I celebrated Mabon the other day. Like most of my celebrations, it was small, short, and simple — lighting candles at my altar, sitting quietly, giving thanks, remembering the meaning of the season.

All of which are actually super difficult to do if I’m feeling anxious.

I have a tendency to try to push through things when I’m not feeling well. (Let’s be real, though. If I waited until I felt well, I’d never get anything done.) I’ve long held that rituals are not necessarily for me — true piety is observing them even when I’m not personally getting anything out of it. Prayer does not always have to be a refreshing, uplifting experience to have value. Sometimes even meditation is difficult work, but it’s work that I have to do.

The thing is, the ritual structure I follow has a kind of built-in way to tell if I’ve completely effed it or not. Tripped over my words too badly? I’ll get told. Unacceptable offering? Oh, I’ll hear about it. This isn’t something that’s been a problem before, luckily — even when my offerings have been small and simple, I’ve always been given signs that they were good enough.

It doesn’t help that it’s a structure I’m not entirely familiar with yet. It’s a bit more complex than what I used for most of my life (read: winging it), and the formality of it trips me up on occasion. To be honest, if you had come to me a little over a year ago and said I’d be doing things this way, I probably would have asked what you were smoking.
I digress, though. That’s a story for another time.

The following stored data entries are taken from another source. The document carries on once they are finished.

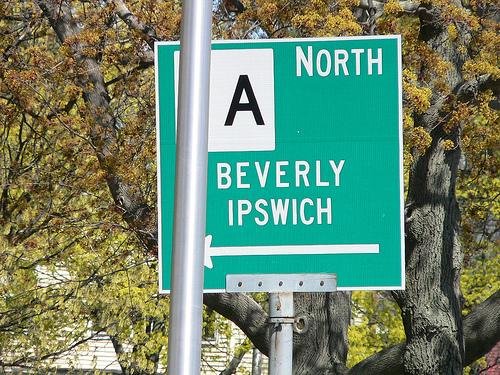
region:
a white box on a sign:
[152, 35, 292, 178]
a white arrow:
[165, 220, 387, 289]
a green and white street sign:
[122, 20, 424, 343]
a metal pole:
[149, 2, 237, 369]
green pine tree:
[12, 112, 134, 343]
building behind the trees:
[9, 246, 168, 373]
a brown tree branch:
[394, 178, 476, 360]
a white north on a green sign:
[288, 26, 420, 96]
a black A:
[205, 28, 275, 157]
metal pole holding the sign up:
[250, 290, 304, 373]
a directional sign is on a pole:
[145, 33, 413, 373]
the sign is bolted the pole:
[222, 268, 337, 340]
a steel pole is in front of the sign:
[150, 0, 210, 370]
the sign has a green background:
[150, 31, 405, 291]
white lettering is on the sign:
[213, 156, 346, 228]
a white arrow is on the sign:
[200, 228, 381, 270]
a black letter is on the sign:
[216, 65, 266, 127]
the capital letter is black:
[220, 71, 267, 126]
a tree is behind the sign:
[12, 1, 493, 371]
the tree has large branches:
[229, 67, 496, 370]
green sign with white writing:
[144, 20, 436, 326]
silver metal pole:
[134, 2, 229, 374]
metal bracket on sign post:
[262, 311, 309, 338]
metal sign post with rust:
[219, 265, 343, 374]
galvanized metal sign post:
[217, 266, 350, 373]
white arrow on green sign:
[184, 228, 389, 286]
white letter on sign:
[289, 39, 319, 83]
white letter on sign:
[314, 43, 333, 82]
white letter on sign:
[330, 46, 352, 81]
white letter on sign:
[347, 43, 369, 78]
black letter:
[214, 64, 296, 146]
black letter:
[212, 54, 263, 179]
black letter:
[235, 37, 291, 167]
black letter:
[223, 33, 320, 188]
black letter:
[187, 27, 267, 139]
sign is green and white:
[156, 68, 379, 290]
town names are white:
[203, 149, 339, 282]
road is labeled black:
[200, 54, 274, 145]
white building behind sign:
[5, 226, 232, 353]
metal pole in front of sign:
[178, 23, 202, 360]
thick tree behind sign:
[281, 6, 456, 363]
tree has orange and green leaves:
[5, 88, 131, 299]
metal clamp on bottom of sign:
[198, 267, 324, 322]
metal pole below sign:
[260, 298, 302, 365]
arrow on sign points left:
[199, 223, 394, 276]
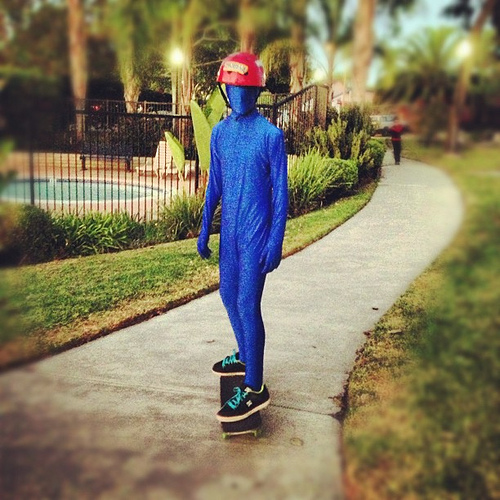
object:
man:
[197, 49, 288, 422]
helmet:
[216, 51, 266, 88]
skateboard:
[220, 376, 262, 441]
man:
[389, 116, 403, 164]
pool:
[2, 179, 161, 204]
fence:
[2, 83, 330, 222]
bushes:
[2, 104, 378, 267]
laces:
[227, 387, 248, 410]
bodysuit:
[197, 112, 287, 390]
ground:
[1, 144, 496, 500]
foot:
[215, 383, 270, 422]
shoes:
[215, 383, 272, 422]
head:
[224, 53, 261, 116]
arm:
[267, 129, 288, 238]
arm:
[202, 128, 220, 229]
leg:
[236, 240, 267, 386]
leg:
[218, 246, 247, 359]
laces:
[221, 348, 235, 366]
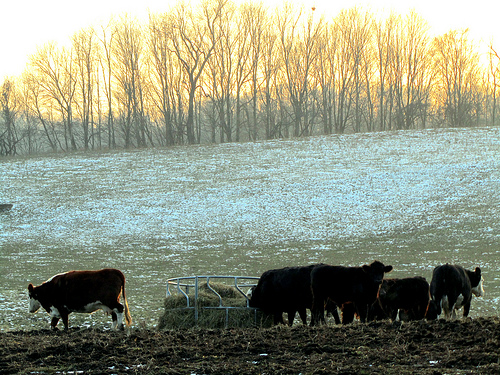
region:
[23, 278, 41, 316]
the head of a cow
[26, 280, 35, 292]
the ear of a cow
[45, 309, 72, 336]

Anyway, for this ritual, I was confident! I had these fancy little cakes, I placed them in the offering bowls, I sat and said the words… and I rushed through them because holy butts anxiety sucks super hard and I felt like I was about to die.

And then came the divination.

I use tarot cards for the divination portion of my rituals. The particular deck I use (the Animalis Os Fortuna deck) is pretty helpful here. In addition to standard tarot meanings, the animal imagery of this deck gives it extra layers of meaning that allow the cards to be interpreted in a way that’s more conducive to this particular type of ritual divination.So I shuffled, drew, and…

Not only did I get called out, I got called out with The Moon. The warning, anxiety-indicating Moon, of all things. Like a big, black-and-white finger pointing right at my clenched hands and racing heart and going, “WTF?”

Crap.

I concluded the ritual, now wondering what I’d done. Sure, I had tripped over my words, but corrected myself. I’d said the wrong words at some points, but corrected that, too. But, while I’d been willing to offer fancy cakes, there were two things an impending anxiety attack kept me from offering — my attention, and my time.

I ate something, drank a little water, and waited for the feeling to pass, resigned now to having to repeat the ritual. I had no cakes to offer this time, just clean water and some sweet oil. But I took my time, I spoke well, and I let the anxious feelings dissipate.

And this time, even with my offerings as simple as they were, it was accepted.

There is no physical offering valuable enough to make up for an unwillingness to give my time and attention.